- _RECORDS FOR PROCESSING_:

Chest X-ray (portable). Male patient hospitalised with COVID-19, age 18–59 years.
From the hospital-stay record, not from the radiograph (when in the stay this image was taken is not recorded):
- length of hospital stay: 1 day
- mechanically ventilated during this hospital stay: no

* * *

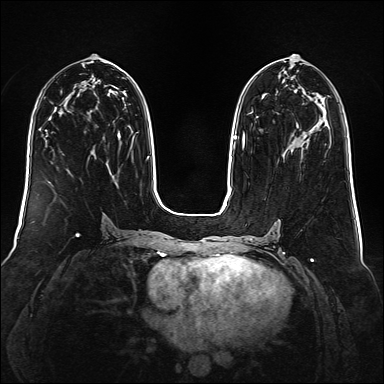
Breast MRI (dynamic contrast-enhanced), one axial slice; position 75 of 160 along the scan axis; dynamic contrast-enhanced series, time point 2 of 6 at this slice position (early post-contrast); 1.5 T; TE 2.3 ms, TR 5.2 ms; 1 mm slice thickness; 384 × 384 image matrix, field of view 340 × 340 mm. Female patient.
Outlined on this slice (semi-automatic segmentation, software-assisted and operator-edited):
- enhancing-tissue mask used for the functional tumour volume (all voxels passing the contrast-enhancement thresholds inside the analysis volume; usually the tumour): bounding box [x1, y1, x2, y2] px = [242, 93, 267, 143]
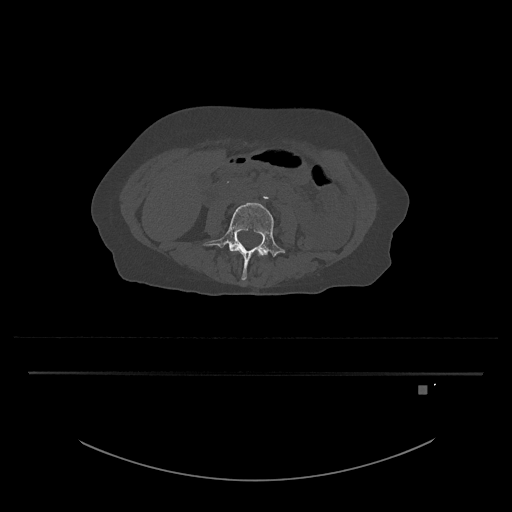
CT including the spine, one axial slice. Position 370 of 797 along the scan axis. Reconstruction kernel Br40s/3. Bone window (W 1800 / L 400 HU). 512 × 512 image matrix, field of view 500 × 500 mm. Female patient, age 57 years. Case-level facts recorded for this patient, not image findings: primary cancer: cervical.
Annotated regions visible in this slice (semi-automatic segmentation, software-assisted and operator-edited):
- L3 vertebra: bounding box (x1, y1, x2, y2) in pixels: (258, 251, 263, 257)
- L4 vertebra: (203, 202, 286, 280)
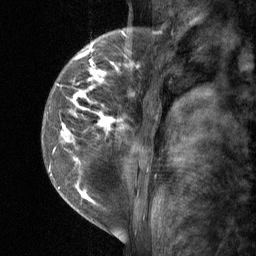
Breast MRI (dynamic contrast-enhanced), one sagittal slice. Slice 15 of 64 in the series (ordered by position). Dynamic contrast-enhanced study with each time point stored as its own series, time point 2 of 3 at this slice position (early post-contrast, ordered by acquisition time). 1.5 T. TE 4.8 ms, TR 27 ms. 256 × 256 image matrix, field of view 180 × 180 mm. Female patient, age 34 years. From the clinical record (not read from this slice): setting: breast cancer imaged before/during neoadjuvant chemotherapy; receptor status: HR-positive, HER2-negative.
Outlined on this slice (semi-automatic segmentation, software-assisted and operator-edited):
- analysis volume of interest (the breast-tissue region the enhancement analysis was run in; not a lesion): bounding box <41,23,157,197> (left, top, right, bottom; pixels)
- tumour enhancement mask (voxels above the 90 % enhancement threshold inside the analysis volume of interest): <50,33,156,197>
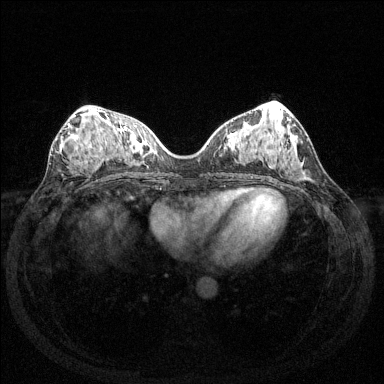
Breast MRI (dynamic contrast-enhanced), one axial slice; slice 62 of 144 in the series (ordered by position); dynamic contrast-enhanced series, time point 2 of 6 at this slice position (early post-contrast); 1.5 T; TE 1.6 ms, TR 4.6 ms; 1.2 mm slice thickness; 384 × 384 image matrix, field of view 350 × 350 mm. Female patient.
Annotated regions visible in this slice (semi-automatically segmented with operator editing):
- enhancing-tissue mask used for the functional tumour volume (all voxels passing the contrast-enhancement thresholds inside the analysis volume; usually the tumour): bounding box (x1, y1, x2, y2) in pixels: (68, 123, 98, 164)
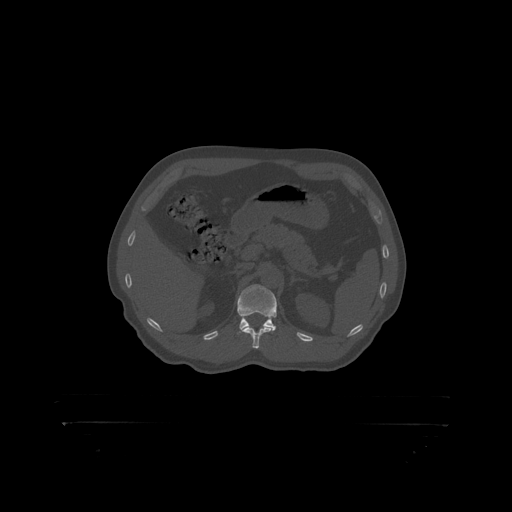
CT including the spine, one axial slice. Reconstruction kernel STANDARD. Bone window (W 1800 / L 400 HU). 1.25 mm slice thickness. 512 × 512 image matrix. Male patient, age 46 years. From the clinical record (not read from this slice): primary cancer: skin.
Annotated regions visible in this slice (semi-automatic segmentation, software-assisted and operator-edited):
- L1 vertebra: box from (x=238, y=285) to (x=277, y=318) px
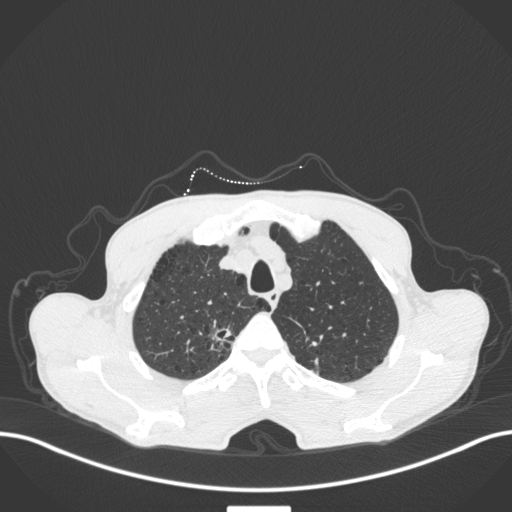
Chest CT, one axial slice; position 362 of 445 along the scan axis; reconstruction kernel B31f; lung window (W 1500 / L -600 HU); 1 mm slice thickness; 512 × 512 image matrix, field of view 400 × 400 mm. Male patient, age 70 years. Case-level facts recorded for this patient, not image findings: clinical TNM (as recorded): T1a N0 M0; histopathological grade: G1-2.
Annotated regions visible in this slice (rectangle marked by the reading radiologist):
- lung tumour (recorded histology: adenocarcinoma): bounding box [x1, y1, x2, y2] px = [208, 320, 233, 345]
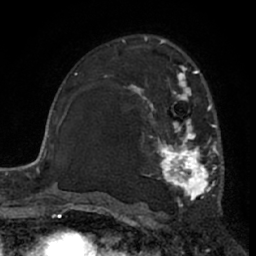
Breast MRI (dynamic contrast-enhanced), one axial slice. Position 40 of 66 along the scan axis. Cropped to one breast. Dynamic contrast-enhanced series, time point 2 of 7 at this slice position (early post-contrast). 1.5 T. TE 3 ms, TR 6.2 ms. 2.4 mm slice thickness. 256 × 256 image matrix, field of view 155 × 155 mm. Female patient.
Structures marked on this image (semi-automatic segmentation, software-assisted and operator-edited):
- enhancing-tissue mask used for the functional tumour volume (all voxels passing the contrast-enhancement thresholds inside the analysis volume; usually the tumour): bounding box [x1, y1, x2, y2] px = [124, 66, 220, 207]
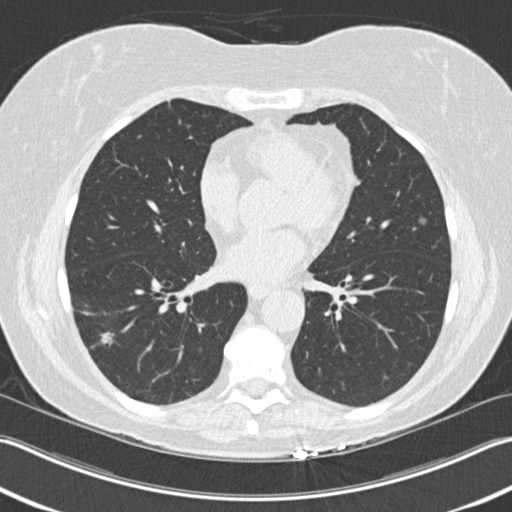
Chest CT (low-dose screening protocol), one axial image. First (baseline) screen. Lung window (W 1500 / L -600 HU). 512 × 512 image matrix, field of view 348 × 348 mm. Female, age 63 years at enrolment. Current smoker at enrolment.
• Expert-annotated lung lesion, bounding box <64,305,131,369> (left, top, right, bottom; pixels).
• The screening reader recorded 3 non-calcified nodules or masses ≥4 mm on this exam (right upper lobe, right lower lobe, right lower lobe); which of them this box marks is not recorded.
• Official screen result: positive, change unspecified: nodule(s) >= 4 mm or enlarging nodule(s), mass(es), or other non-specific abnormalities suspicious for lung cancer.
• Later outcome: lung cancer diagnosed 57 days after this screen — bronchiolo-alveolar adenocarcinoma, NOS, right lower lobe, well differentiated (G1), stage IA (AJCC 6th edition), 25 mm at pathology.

- _WHAT YOU NEED TO DO_:
In which lines of the material above does the string "lesion" occur? Copy them all.

- _FINAL ANSWER_:
- analysis volume of interest (the breast-tissue region the enhancement analysis was run in; not a lesion): bounding box <41,23,157,197> (left, top, right, bottom; pixels)
• Expert-annotated lung lesion, bounding box <64,305,131,369> (left, top, right, bottom; pixels).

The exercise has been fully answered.